Nous saisirons cette occasion pour dire qu’il n’y eut pas de style Jésuite, ou plutôt qu’il y eut deux styles Jésuite. Il y en eut un premier qui est celui de la Contre-Réforme, style dans lequel ont été construites presque toutes leurs églises en Italie et en France ; et il y en eut bientôt un second, le Baroque et le Rococo, qu’ils ont adopté comme tout le monde, mais sans le créer, et c’est à cette seconde forme d’art qu’on donne ordinairement leur nom.

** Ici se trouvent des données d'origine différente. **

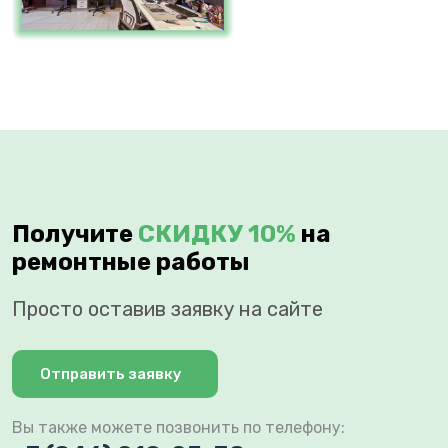
Получите
СКИДКУ 10%
на
ремонтные работы
Просто оставив заявку на сайте
Отправить заявку
Вы также можете позвонить по телефону: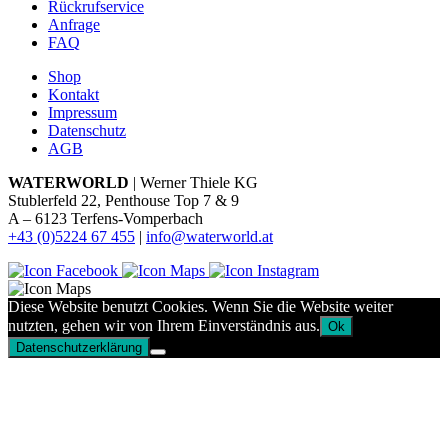
Rückrufservice
Anfrage
FAQ
Shop
Kontakt
Impressum
Datenschutz
AGB
WATERWORLD
| Werner Thiele KG
Stublerfeld 22, Penthouse Top 7 & 9
A – 6123 Terfens-Vomperbach
+43 (0)5224 67 455
|
info@waterworld.at
Diese Website benutzt Cookies. Wenn Sie die Website weiter
nutzten, gehen wir von Ihrem Einverständnis aus.
Ok
Datenschutzerklärung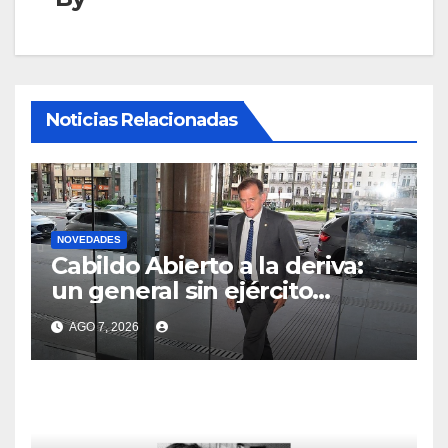
Noticias Relacionadas
NOVEDADES
Cabildo Abierto a la deriva:
un general sin ejército
tiroteado por sus dos
AGO 7, 2026
soldados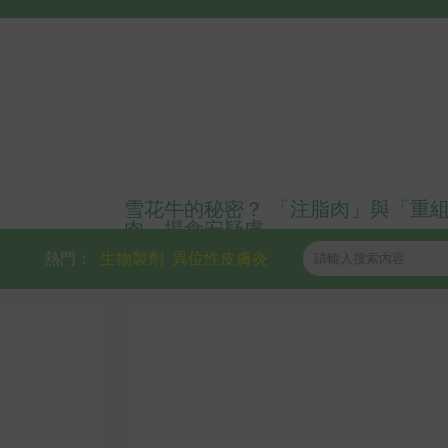
雪花牛的秘密？ 「注脂肉」與「重
肉」揭食安疑慮
熱門：
生物製劑
異位性皮膚炎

On a raison de donner aux arts de cet âge le nom d’un ordre religieux ; on met ainsi en évidence l’importance des grands ordres monastiques et en particulier de celui des Jésuites ; mais cette appellation a l’inconvénient de confondre sous un nom unique deux formes d’art très différentes l’une de l’autre, et surtout elle laisse supposer que cet art a été créé par les Jésuites, et apporté par eux d’Espagne, au lieu d’être, comme il l’est réellement, le produit exclusif de la pensée romaine.

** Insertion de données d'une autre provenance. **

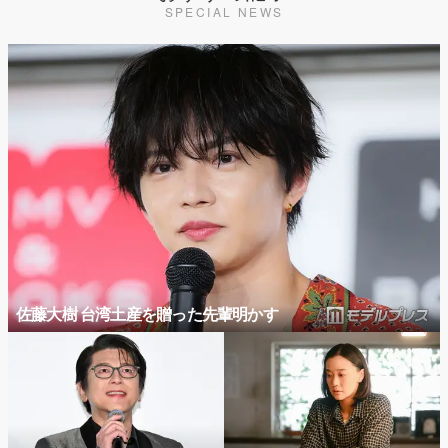
SPECIAL NEWS
佐藤大樹 台湾土産を贈った先輩明かす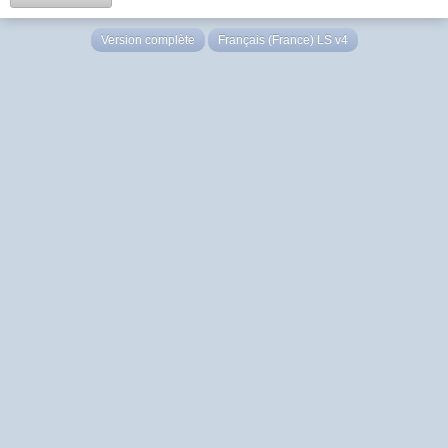
Version complète
Français (France) LS v4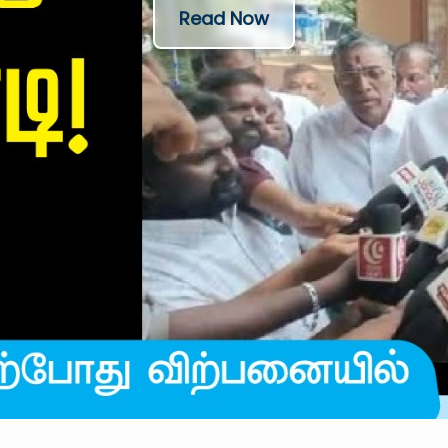
Read Now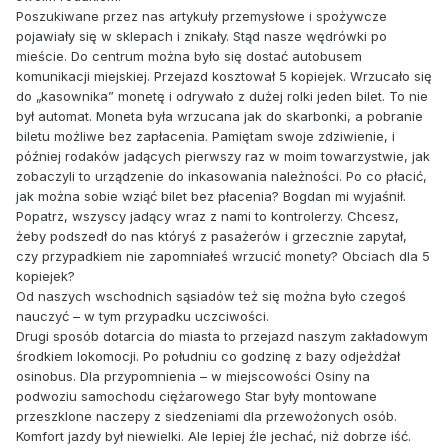
Poszukiwane przez nas artykuły przemysłowe i spożywcze
pojawiały się w sklepach i znikały. Stąd nasze wędrówki po
mieście. Do centrum można było się dostać autobusem
komunikacji miejskiej. Przejazd kosztował 5 kopiejek. Wrzucało się
do „kasownika” monetę i odrywało z dużej rolki jeden bilet. To nie
był automat. Moneta była wrzucana jak do skarbonki, a pobranie
biletu możliwe bez zapłacenia. Pamiętam swoje zdziwienie, i
później rodaków jadących pierwszy raz w moim towarzystwie, jak
zobaczyli to urządzenie do inkasowania należności. Po co płacić,
jak można sobie wziąć bilet bez płacenia? Bogdan mi wyjaśnił.
Popatrz, wszyscy jadący wraz z nami to kontrolerzy. Chcesz,
żeby podszedł do nas któryś z pasażerów i grzecznie zapytał,
czy przypadkiem nie zapomniałeś wrzucić monety? Obciach dla 5
kopiejek?
Od naszych wschodnich sąsiadów też się można było czegoś
nauczyć – w tym przypadku uczciwości.
Drugi sposób dotarcia do miasta to przejazd naszym zakładowym
środkiem lokomocji. Po południu co godzinę z bazy odjeżdżał
osinobus. Dla przypomnienia – w miejscowości Osiny na
podwoziu samochodu ciężarowego Star były montowane
przeszklone naczepy z siedzeniami dla przewożonych osób.
Komfort jazdy był niewielki. Ale lepiej źle jechać, niż dobrze iść.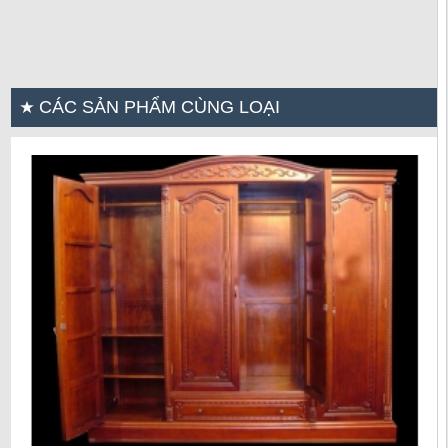
CÁC SẢN PHẨM CÙNG LOẠI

Les Jésuites sont venus d’Espagne avec la règle austère qui convenait à une armée de combattans. Leur fondateur est un soldat, qui pense en soldat, et c’est ce trait essentiel de leur ordre qui, sans doute, les rend dès le début si sympathiques à la Papauté. Ils sont bien les hommes qu’il faut pour combattre, pour vaincre, pour ramener les peuples à une conception plus grave de la vie, pour lutter contre le sensualisme de la Renaissance. Pendant tout un demi-siècle, ils n’ont cessé d’être les fidèles serviteurs des Papes de la Contre-Réforme ; et leurs églises ont l’austérité de leur doctrine. Mais plus tard, quand la Papauté renonça à son rigide ascétisme, lorsqu’elle effaça des églises toute marque de tristesse pour en faire des monumens d’allégresse et de joie, alors les Jésuites se transformèrent et ils modifièrent leur art pour se conformer aux volontés de la

  1. Je citerai d’autres églises où l’on peut faire la même observation. La Chiesa nuova, construite si sobrement par Martino Lunghi, a été un demi-siècle plus tard toute couverte des plus riches ornemens par Pierre de Cortone. L’église de Sainte-Marie de la Victoire ne représente plus en rien le style de Charles Maderne, tellement elle a été modifiée par le Bernin et ses successeurs. A Sainte-Marie dell’ Orto, on peut suivre progressivement, de la nef à la croisée du transept et au chœur, le mouvement qui entraine les esprits vers le luxe du décor et le voir aboutir là à l’un de ses plus éclatans triomphes. Enfin je n’ai pas à rappeler le décor par lequel le Bernin a si complètement transformé le Saint-Pierre de Michel-Ange et de Maderne.